According to Commander, Carrier Strike Group 11, Rear Adm. D.C. Curtis, "Nimitz' performance during the training cycle was superb." The ship capped off its FEP with an adjective score of outstanding - the highest score earned by a carrier this year. "The dedication of the crew has never been more evident," he added.

"The ship has performed above the levels that everyone expected after being laid up for nearly 10 months," Nell said. "The crew responded well to all phases of training and their enthusiasm and combat readiness is second to none."

While all departments on the ship had challenges to overcome, the Weapons Training Team (WTT) had an especially unique one during this underway.

"WTT faced the challenge of being recognized by ATG (Afloat Training Group) Pacific as a training team. Other carriers' weapons departments are part of the combat systems training team," said Chief Torpedoman's Mate (SW/AW) William Del Valle, a WTT member. "WTT changed that mentality and created a training team that critiqued and evaluated watchstanders to ensure the team met all objectives to help make Nimitz combat ready."

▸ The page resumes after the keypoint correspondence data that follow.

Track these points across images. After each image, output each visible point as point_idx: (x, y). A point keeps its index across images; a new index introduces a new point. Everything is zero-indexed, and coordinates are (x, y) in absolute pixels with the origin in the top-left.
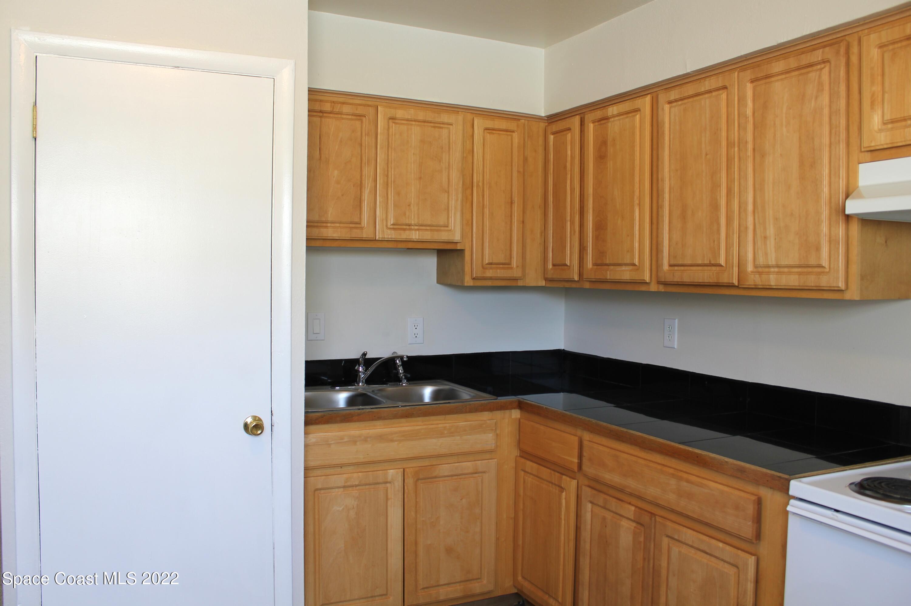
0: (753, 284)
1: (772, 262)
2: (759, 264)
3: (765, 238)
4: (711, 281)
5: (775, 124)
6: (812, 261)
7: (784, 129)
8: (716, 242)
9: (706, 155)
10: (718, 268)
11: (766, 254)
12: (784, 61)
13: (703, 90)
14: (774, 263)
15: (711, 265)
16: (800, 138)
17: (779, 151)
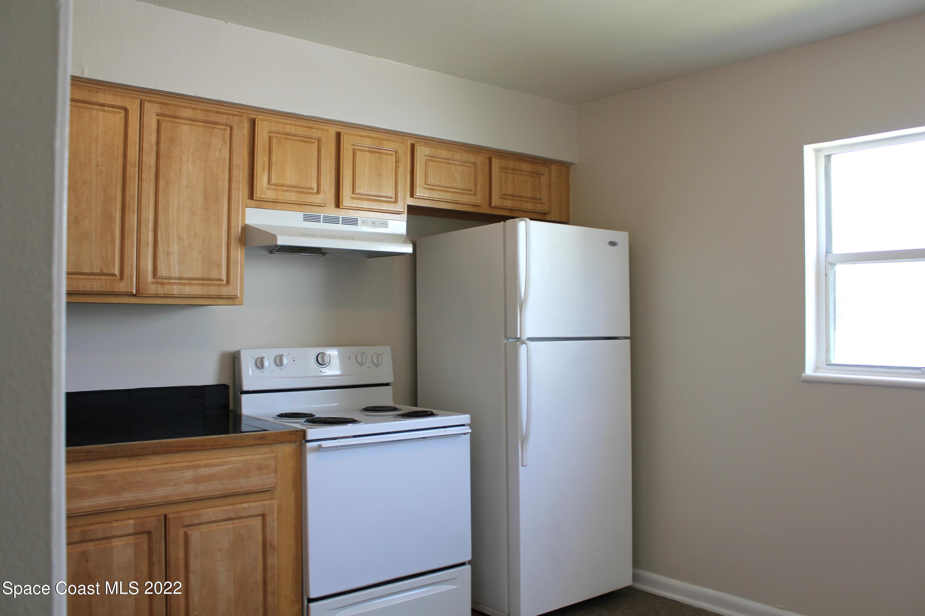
0: (155, 293)
1: (175, 273)
2: (161, 276)
3: (169, 253)
4: (103, 290)
5: (181, 159)
6: (214, 275)
7: (191, 166)
8: (109, 253)
9: (97, 165)
10: (112, 278)
11: (169, 267)
12: (192, 110)
13: (95, 100)
14: (177, 275)
15: (102, 274)
16: (205, 177)
17: (185, 182)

Since this is the first underway with the air wing aboard since the end of the last deployment, the air department worked especially hard to ensure the team was up and running again.

"The most difficult challenge was trying to conduct drills and flight operations simultaneously," said Lt. Scott Wolfe, who's been involved in the planning stages of TSTA and FEP since day one. "Overall the Air Department operated very efficiently. The training level improved greatly in a short period of time."

Along with general quarters and individual repair locker training, the engineering department was also extremely busy.

"We exercised the crew and flying squad in more than 122 drills and gave them a satisfactory grade, which contributed to the ship receiving a grade of 'outstanding' from the ATG teams," said Senior Chief Damage Controlman (SW/AW) Michael Poirier, a member of the Damage Control Training Team.

Though Nimitz received the highest grade of outstanding for its TSTA and FEP, the ship will not put what it learned on the back burner. The ship's training organization used the TSTA/FEP as a cornerstone in preparation of its Composite Unit Training Exercise or COMPTUEX, which begins next week.

"We are collecting all our lessons learned from this at sea period and working with CNAP (Commander, Naval Air Force, U.S. Pacific Fleet) to fine tune how to make this time of training effective and efficient," said Nell.